Келли начала с письма трактирщика Курта. На листке было несколько чернильных клякс, но дядя писал разборчиво.
«Здравствуй, Келли.
Высылаю тебе деньги, как ты просила. Больше не могу: тяжелые времена. С тех пор, как таверна стала частью «Резной Каравеллы», дела вроде пошли на лад, но как-то волнами. Плотник не смог исправить старую вывеску, и пришлось заказывать новую. Бальдвин лютует, и работяги боятся высунуть на улицу нос. Дон требует с меня отчетность и грозится урезать работникам жалование. Он хороший мужик – думаю, бурчит только для острастки.
Обрати внимание на второе письмо. Оно от твоей матери, пришло совсем недавно. Адресовано тебе, но я прочел, прости уж за это. Они с Кейрой живы, и это главное. Линда молилась за них, но, впрочем, теперь ей только дай повод. Мой дом пропах свечами, и я все чаще ночую в таверне. Осенью в кабинете Грега сквозит.
Бугай случайно разбил лоб о притолоку, и пока что вышибалой работает человек Дона. Я разрешил Соне с детьми перебраться в дом Феликса: не дело им троим жить в подвале, а за домом все равно надо ухаживать. Скажу по секрету: наш новый повар никуда не годится. Пироженки с ноготок, можешь такое представить? Каждый раз вспоминаю Феликса, когда пробую эту странную стряпню.

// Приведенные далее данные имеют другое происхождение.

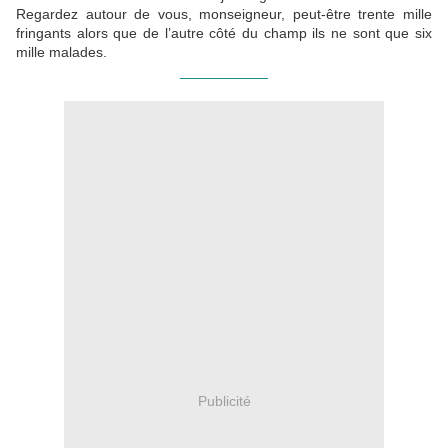
Regardez autour de vous, monseigneur, peut-être trente mille
fringants alors que de l’autre côté du champ ils ne sont que six
mille malades.
___________
Publicité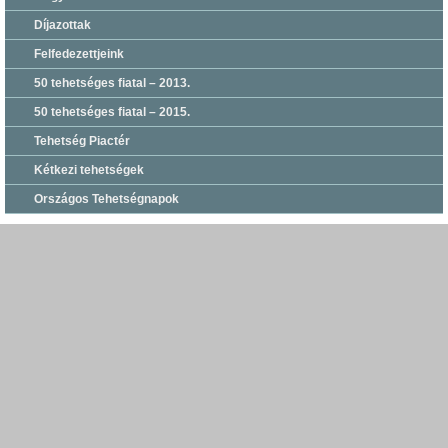
Díjazottak
Felfedezettjeink
50 tehetséges fiatal – 2013.
50 tehetséges fiatal – 2015.
Tehetség Piactér
Kétkezi tehetségek
Országos Tehetségnapok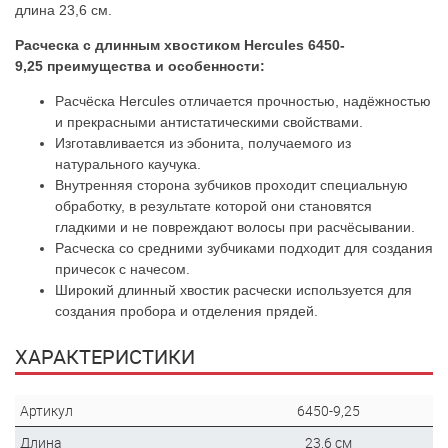
длина 23,6 см.
Расческа с длинным хвостиком Hercules 6450-
9,25 преимущества и особенности:
Расчёска Hercules отличается прочностью, надёжностью
и прекрасными антистатическими свойствами.
Изготавливается из эбонита, получаемого из
натурального каучука.
Внутренняя сторона зубчиков проходит специальную
обработку, в результате которой они становятся
гладкими и не повреждают волосы при расчёсывании.
Расческа со средними зубчиками подходит для создания
причесок с начесом.
Широкий длинный хвостик расчески используется для
создания пробора и отделения прядей.
ХАРАКТЕРИСТИКИ
Артикул
6450-9,25
Длина
23,6 см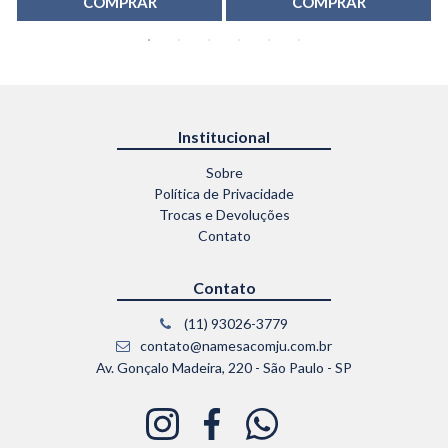
COMPRAR
COMPRAR
Institucional
Sobre
Política de Privacidade
Trocas e Devoluções
Contato
Contato
(11) 93026-3779
contato@namesacomju.com.br
Av. Gonçalo Madeira, 220 - São Paulo - SP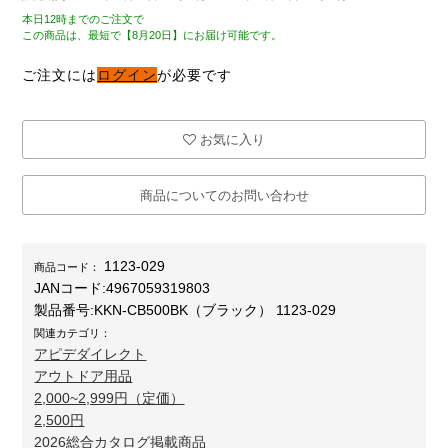
本日12時までのご注文で
この商品は、最短で【8月20日】にお届け可能です。
ご注文には
ログイン
が必要です
お気に入り
商品についてのお問い合わせ
1123-029
商品コード：
JANコード:
4967059319803
製品番号:
KKN-CB500BK（ブラック） 1123-029
関連カテゴリ：
アピデダイレクト
アウトドア用品
2,000~2,999円（定価）
2,500円
2026総合カタログ掲載商品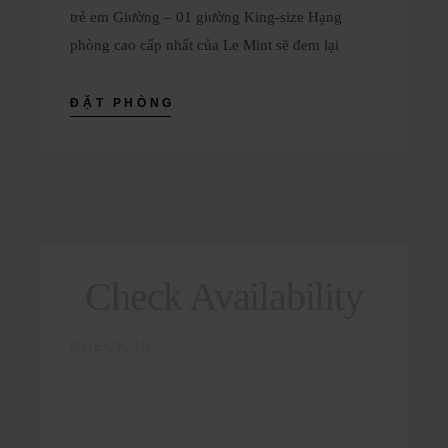
trẻ em Giường – 01 giường King-size Hạng
phòng cao cấp nhất của Le Mint sẽ đem lại
ĐẶT PHÒNG
Check Availability
CHECK-IN: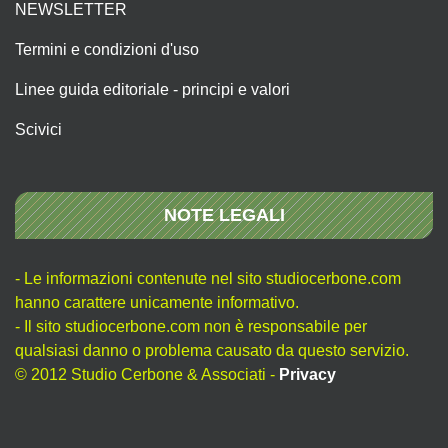
NEWSLETTER
Termini e condizioni d'uso
Linee guida editoriale - principi e valori
Scivici
NOTE LEGALI
- Le informazioni contenute nel sito studiocerbone.com
hanno carattere unicamente informativo.
- Il sito studiocerbone.com non è responsabile per
qualsiasi danno o problema causato da questo servizio.
© 2012 Studio Cerbone & Associati -
Privacy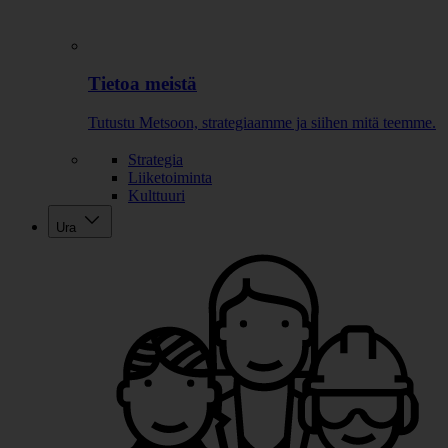
Tietoa meistä
Tutustu Metsoon, strategiaamme ja siihen mitä teemme.
Strategia
Liiketoiminta
Kulttuuri
Ura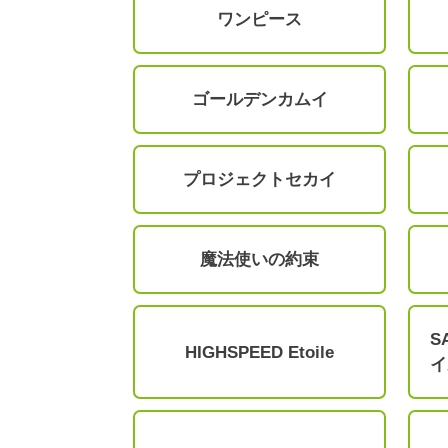
ワンピース
ゴールデンカムイ
プロジェクトセカイ
魔法使いの約束
S
HIGHSPEED Etoile
イ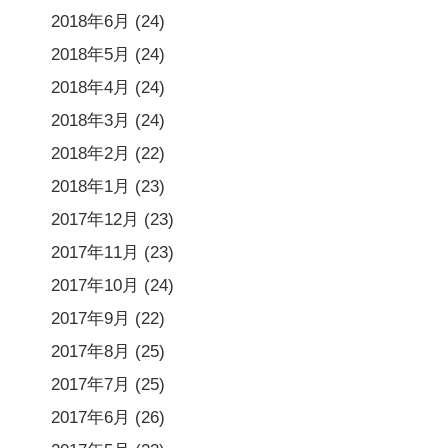
2018年6月
(24)
2018年5月
(24)
2018年4月
(24)
2018年3月
(24)
2018年2月
(22)
2018年1月
(23)
2017年12月
(23)
2017年11月
(23)
2017年10月
(24)
2017年9月
(22)
2017年8月
(25)
2017年7月
(25)
2017年6月
(26)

Желаю стойкости вам двоим. Надеюсь, когда важные шишки наконец изберут наместника, объявят амнистию, и вы вернетесь домой.
Курт, твой дядя»
У Келли потеплело на сердце от знакомых имен. Она будто бы перенеслась в такую далекую и родную таверну, и близкие люди окружили ее. Как ей хотелось быть среди них, и чтобы жизнь состояла из маленьких милых забот! Келли представила, как прикладывает кусок замерзшего мяса к шишке на лбу Бугая. Как помогает Соне, Акселю и Питу с переездом. Как обсуждает с дядей, что Бальдвин снова кого-то повесил. Какая простая, прекрасная жизнь! Где же она?
Келли с нетерпением перешла ко второму письму. Оно и впрямь было написано рукой матери. И почему она сразу не узнала мамин почерк? Наверное, после папиной смерти Фрида просто не написала ни слова, и Келли отвыкла от ее неровных строк. Может, матушка наконец-то пришла в себя? Иначе Кейра не забрала бы ее из лечебницы…
«Келли, моей милой дочери.
Уверена, это письмо прочитают Искоренители. Не знаю, доставят ли они его, но точно прочитают! Приятного чтения, Дэйл и остальные. Я просто притворюсь, что вас здесь нет.
Ох, Келли, сколько же у тебя, наверное, вопросов… Этот длинноволосый Дэйл стоит у меня над душой, и расписывать все нет времени. Я рассчитываю, что наш друг-лодочник тебе уже все объяснил, но кто знает этого прохиндея?
Итак, я и Кейра во Вратах Альбрехта. Мы покинули Дагроссу на корабле, прогулялись по горному лесу и теперь коротаем дни в мрачной крепости Искоренителей. Между нами, девочками, они полные зануды.